Task data below:

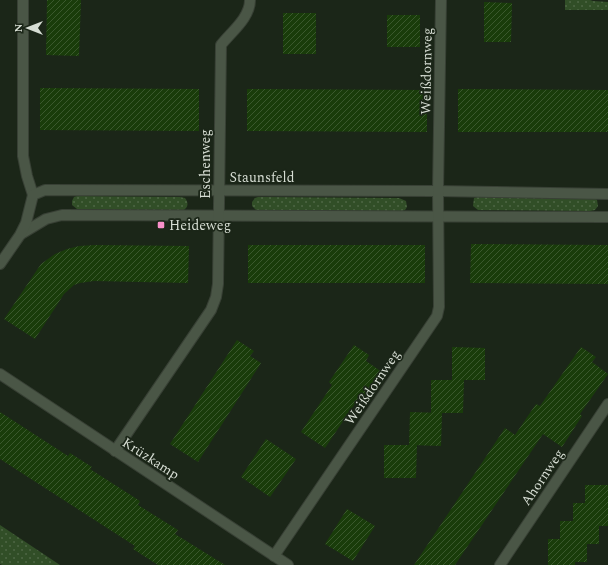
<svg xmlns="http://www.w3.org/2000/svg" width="608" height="565" font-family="Spectral,serif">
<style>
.grass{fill:url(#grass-dots)}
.building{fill:url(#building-hatch)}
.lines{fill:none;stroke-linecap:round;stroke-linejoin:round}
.street-casing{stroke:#384035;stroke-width:12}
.street{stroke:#4a5646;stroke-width:10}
.poi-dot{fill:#f990ca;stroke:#1b2618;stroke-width:1.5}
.labels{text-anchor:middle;stroke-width:3.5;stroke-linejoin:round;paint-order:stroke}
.street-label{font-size:14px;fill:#d6ddd3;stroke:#1b2618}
.poi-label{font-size:14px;fill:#d6ddd3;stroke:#1b2618;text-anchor:start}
</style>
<defs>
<pattern id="grass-dots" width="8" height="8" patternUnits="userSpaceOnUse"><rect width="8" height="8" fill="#314e27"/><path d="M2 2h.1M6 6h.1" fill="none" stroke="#4e6745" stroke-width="1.8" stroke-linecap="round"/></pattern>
<pattern id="building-hatch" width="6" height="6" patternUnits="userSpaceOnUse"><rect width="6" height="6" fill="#193c0a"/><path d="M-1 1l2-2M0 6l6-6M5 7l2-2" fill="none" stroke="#3a582d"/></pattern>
</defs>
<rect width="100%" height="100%" fill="#1b2618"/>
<g class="grass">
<path d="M565 0H590L593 1 608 2V10H565Z"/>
<path d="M77 196 180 197 185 198C190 204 187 210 180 211L77 209 72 205V201L74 197Z"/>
<path d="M479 196 595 198 597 200 598 206 595 210 590 211 478 210 473 206 474 198Z"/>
<path d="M258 197 399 198 406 201 407 207 405 210 399 212 257 211 252 206V202L255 198Z"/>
<path d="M0 525 60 565H2L0 564Z"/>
</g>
<g class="building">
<path d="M47 0H81L79 56 46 55Z"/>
<path d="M484 2 512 3 511 42H484Z"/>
<rect x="283" y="13" width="33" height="41"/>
<rect x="387" y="15" width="33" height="32"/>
<path d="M40 88 199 89V131L40 130Z"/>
<path d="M247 89 427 90V132L247 131Z"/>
<path d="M458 89 608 90V132H458Z"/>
<path d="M471 244 608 245V284L470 283Z"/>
<path d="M95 245 189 246 188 283 94 281 80 283 74 285 64 294 35 339 4 319 41 264 55 254 67 249 79 246Z"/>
<rect x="248" y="245" width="177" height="38"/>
<path d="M237 340 254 351 250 356 261 363 198 462 170 444Z"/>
<path d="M354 345 369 355 366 361 382 372 364 398 360 396 325 448 301 432 332 385 329 382Z"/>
<path d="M452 347 485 348V380H452Z"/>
<path d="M581 347 596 357 592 362 608 374 580 414 582 416 562 447 543 434 455 565H414L505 428 515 435 536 404 540 406Z"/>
<path d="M431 380H464L463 413H431Z"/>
<path d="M0 412 68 456 70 453 92 467 90 469 140 501 138 505 178 530 175 534 225 565H158L133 549 135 546 0 459Z"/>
<path d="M410 412 442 413 441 446 409 445Z"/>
<path d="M266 439 296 459 270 497 241 477Z"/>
<path d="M384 445H417L416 478H384Z"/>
<path d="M585 485H608V526H599V544H587V562H575V565H548V539H560V521H573V503H585Z"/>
<path d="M347 509 375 526 353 561 325 544Z"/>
</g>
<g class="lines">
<defs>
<g id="street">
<path d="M23 0V156L27 176 33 195"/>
<path d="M21 234 46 219 62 215 608 217"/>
<path d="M0 264 20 235 26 223 33 195 45 190 438 191 608 194"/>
<path d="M0 374 288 565"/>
<path d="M115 451 211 310 216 297 218 284 221 45C231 32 250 18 250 0"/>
<path d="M274 556 437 316 439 307 438 191 441 0"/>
<path d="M500 565 608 404"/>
</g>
</defs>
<use href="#street" class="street-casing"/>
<use href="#street" class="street"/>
</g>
<rect class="poi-dot" x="157" y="221" width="8" height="8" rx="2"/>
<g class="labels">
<g class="street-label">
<text transform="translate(426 71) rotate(-89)" y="5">Weißdornweg</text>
<text transform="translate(205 164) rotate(-90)" y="5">Eschenweg</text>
<text x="262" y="182">Staunsfeld</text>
<text transform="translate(372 387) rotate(-56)" y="5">Weißdornweg</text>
<text transform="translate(151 458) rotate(33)" y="5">Krüzkamp</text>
<text transform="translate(542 477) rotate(-56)" y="5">Ahornweg</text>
</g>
<g class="poi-label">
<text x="169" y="230">Heideweg</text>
</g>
</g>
<g transform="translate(28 28) rotate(270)" stroke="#1b2618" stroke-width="3" paint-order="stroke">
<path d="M0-3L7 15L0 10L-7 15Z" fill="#d6ddd3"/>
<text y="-6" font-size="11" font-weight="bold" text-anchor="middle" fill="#d6ddd3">N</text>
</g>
</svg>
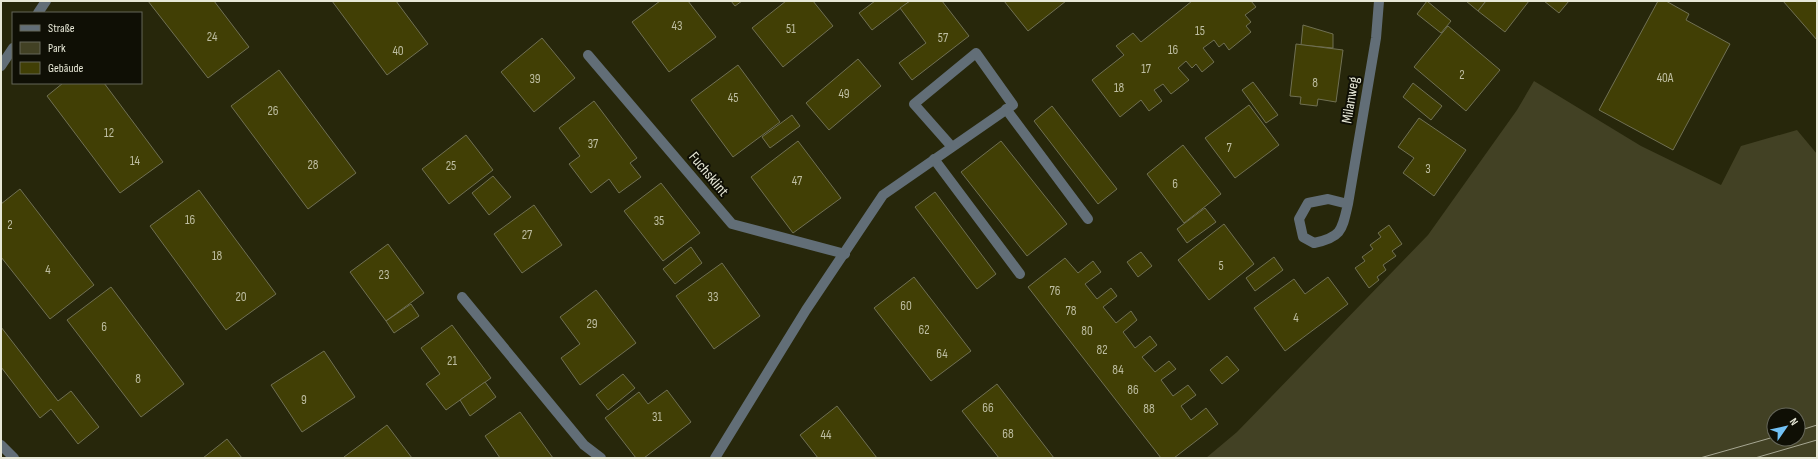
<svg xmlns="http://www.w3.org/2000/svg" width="1818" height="459" font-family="'Sofia Sans Condensed',sans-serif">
<rect width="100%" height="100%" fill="#27270b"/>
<path fill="#424124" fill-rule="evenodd" d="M1534,81L1641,146L1721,185L1741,146L1797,130L1817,154V458H1206L1237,432L1428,235L1517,110ZM1774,415H1798V439H1774Z"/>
<g fill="#413f05" stroke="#707053">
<polygon points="148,1 214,1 249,47 208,78"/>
<polygon points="332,1 396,1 428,44 387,75"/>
<polygon points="660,1 688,1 716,37 669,72 632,22"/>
<polygon points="731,1 742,1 735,6"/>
<polygon points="786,1 813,1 833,26 783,67 752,28"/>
<polygon points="875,1 910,1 872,30 859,13"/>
<polygon points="910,1 942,1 969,36 912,80 899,63 926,43 900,8"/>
<polygon points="1004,1 1066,1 1028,31"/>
<polygon points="1192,1 1251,1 1256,7 1245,15 1251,22 1246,26 1251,32 1229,50 1224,43 1219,47 1214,40 1203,48 1214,62 1202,72 1196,64 1192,68 1186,61 1178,68 1189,80 1171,94 1163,84 1154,90 1162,101 1149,111 1141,100 1120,117 1092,80 1124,55 1116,46 1133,33 1141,42"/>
<polygon points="1427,1 1451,21 1441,33 1417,14"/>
<polygon points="1466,1 1486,1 1478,11"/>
<polygon points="1486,1 1529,1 1505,32 1478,11"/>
<polygon points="1544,1 1569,1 1559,13"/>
<polygon points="1658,1 1666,1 1689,14 1686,20 1730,44 1673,150 1599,110"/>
<polygon points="1783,1 1817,1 1817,40"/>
<polygon points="1303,25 1333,34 1333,48 1301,45"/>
<polygon points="1448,26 1500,70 1466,111 1414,67"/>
<polygon points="542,38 575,78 534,112 501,72"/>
<polygon points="1296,44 1343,50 1336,102 1318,99 1317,106 1300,104 1301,97 1290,96"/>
<polygon points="858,59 881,86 829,130 806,103"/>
<polygon points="738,65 780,122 733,157 691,100"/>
<polygon points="279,70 356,173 308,209 231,106"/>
<polygon points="1253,82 1278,115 1266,123 1242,90"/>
<polygon points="63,83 104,83 163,162 120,193 47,96"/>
<polygon points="1413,83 1442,106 1431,120 1403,97"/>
<polygon points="594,101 637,158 630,163 641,177 619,193 609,179 591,193 569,164 580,156 559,128"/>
<polygon points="1249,105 1279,145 1235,178 1205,138"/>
<polygon points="1052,106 1117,189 1098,204 1034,121"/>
<polygon points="792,115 800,126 770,148 762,137"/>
<polygon points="1419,118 1466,150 1434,196 1403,173 1414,158 1398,147"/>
<polygon points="466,135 493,170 449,204 422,169"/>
<polygon points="798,141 841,198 793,233 751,177"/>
<polygon points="1001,141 1067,224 1027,256 961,172"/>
<polygon points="1183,145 1221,194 1184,223 1147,174"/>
<polygon points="493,176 511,197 489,215 472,193"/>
<polygon points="661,183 700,233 663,261 624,211"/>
<polygon points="20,189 94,285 50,319 1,257 1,204"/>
<polygon points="199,190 276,294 226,330 150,226"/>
<polygon points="935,192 996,274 977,289 915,207"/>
<polygon points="534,205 562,245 522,273 494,234"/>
<polygon points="1205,208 1216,222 1187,243 1177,229"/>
<polygon points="1224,224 1254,264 1209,300 1178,260"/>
<polygon points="1389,225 1402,244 1392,251 1396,256 1383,265 1386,270 1377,277 1379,280 1369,288 1355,268 1365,261 1362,257 1373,249 1370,245 1381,237 1378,233"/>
<polygon points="388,244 424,293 386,321 350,272"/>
<polygon points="691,247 702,263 675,284 663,269"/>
<polygon points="1141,252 1152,266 1138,277 1127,262"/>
<polygon points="1274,257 1283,270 1255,291 1246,278"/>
<polygon points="1065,258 1078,273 1093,261 1101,272 1085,284 1097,299 1111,288 1117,296 1103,307 1116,323 1131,311 1137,320 1123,332 1135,348 1150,336 1157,345 1142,357 1155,372 1169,361 1176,369 1161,380 1173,396 1188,385 1196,395 1181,406 1191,420 1206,408 1218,424 1174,458 1161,458 1028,287"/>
<polygon points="722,263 760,316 714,349 676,296"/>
<polygon points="914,277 971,351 931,381 874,308"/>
<polygon points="1328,277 1348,304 1285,351 1254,308 1294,279 1305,294"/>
<polygon points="111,287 184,384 141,417 67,320"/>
<polygon points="596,290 636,343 580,385 561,358 580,344 560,317"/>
<polygon points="411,304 419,316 394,333 386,321"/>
<polygon points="452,325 491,378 446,410 426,384 440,374 421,348"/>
<polygon points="1,327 58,401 71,391 99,427 78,444 51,409 40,418 1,367"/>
<polygon points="324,351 355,397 302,432 271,385"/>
<polygon points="1227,356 1239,370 1222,384 1210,370"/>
<polygon points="623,374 635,388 608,410 596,395"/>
<polygon points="485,382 496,397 470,416 460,400"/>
<polygon points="997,384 1054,458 999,458 962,411"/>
<polygon points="667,390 691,422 644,458 636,458 605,418 639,392 648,404"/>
<polygon points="837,406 877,458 818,458 800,435"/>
<polygon points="520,412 553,458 500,458 485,436"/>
<polygon points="387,425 412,458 345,458 344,457"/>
<polygon points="227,439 242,458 203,458"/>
</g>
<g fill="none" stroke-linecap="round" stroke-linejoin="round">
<g stroke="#626e77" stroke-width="10">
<polyline points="38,13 46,1"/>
<polyline points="588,55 732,224 845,254"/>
<polyline points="1,66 13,48"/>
<polyline points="1006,109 1088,219"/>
<polyline points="934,159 1020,274"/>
<path d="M1348,204L1328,199L1308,203L1299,219L1303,237L1314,243C1342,237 1342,230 1348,204L1376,38L1379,1"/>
<polyline points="462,297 584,445 601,458"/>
<polyline points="1,445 14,458"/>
<polyline points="715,458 806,310 883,195 1013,105 976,53 914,104 952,147"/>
</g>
<g stroke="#a7a793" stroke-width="1">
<polyline points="1798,431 1817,425"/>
<polyline points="1700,458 1774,437"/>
<polyline points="1755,458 1817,440"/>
</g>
</g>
<g text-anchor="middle" stroke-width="4" stroke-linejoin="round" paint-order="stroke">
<g font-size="13" fill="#bebea2">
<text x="677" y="30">43</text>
<text x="791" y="33">51</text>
<text x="1200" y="35">15</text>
<text x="212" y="41">24</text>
<text x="943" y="42">57</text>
<text x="1173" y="54">16</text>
<text x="398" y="55">40</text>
<text x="1146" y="73">17</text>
<text x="1462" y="79">2</text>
<text x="1665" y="82">40A</text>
<text x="535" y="83">39</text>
<text x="1315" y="87">8</text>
<text x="1119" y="92">18</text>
<text x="844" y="98">49</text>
<text x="733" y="102">45</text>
<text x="273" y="115">26</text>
<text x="109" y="137">12</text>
<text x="593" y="148">37</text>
<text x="1229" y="152">7</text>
<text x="135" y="165">14</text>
<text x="313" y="169">28</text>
<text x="451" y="170">25</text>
<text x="1428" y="173">3</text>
<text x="797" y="185">47</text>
<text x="1175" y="188">6</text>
<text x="190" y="224">16</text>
<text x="659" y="225">35</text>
<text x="10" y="229">2</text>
<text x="527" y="239">27</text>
<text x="217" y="260">18</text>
<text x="1221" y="270">5</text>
<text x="48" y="274">4</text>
<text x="384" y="279">23</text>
<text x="1055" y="295">76</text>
<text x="241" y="301">20</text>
<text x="713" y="301">33</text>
<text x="906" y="310">60</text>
<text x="1071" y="315">78</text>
<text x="1296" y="322">4</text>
<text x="592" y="328">29</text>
<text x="104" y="331">6</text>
<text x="924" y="334">62</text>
<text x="1087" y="335">80</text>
<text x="1102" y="354">82</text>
<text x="942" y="358">64</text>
<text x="452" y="365">21</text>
<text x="1118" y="374">84</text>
<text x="138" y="383">8</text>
<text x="1133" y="394">86</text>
<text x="304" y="404">9</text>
<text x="988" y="412">66</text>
<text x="1149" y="413">88</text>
<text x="657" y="421">31</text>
<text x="1008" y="438">68</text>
<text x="826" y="439">44</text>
</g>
<g font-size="15" fill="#e7e8d7" stroke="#0f0f05">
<text transform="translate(1350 100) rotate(-81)" y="5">Milanweg</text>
<text transform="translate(709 174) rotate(50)" y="5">Fuchsklint</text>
</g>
</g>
<rect width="1818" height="459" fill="none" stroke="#e7e8d7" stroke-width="4"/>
<rect x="12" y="12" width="130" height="72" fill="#0f0f05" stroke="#656659"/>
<rect x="20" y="25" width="20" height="6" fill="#626e77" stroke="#656659"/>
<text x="48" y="32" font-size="12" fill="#e7e8d7">Straße</text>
<rect x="20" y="42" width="20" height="12" fill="#424124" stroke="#656659"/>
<text x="48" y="52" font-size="12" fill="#e7e8d7">Park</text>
<rect x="20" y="62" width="20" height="12" fill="#413f05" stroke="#656659"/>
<text x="48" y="72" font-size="12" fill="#e7e8d7">Gebäude</text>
<g transform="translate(1786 427) rotate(56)"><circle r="19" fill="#0f0f05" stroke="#656659"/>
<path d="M0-3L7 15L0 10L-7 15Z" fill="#72c1f5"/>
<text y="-6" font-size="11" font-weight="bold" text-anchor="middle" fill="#e7e8d7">N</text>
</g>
</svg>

End of Task data.

> [Required action]
Search the data above for the string "lines". Report every line where it is found.

> [Solution for this problem]
.lines{fill:none;stroke-linecap:round;stroke-linejoin:round}
<g class="lines">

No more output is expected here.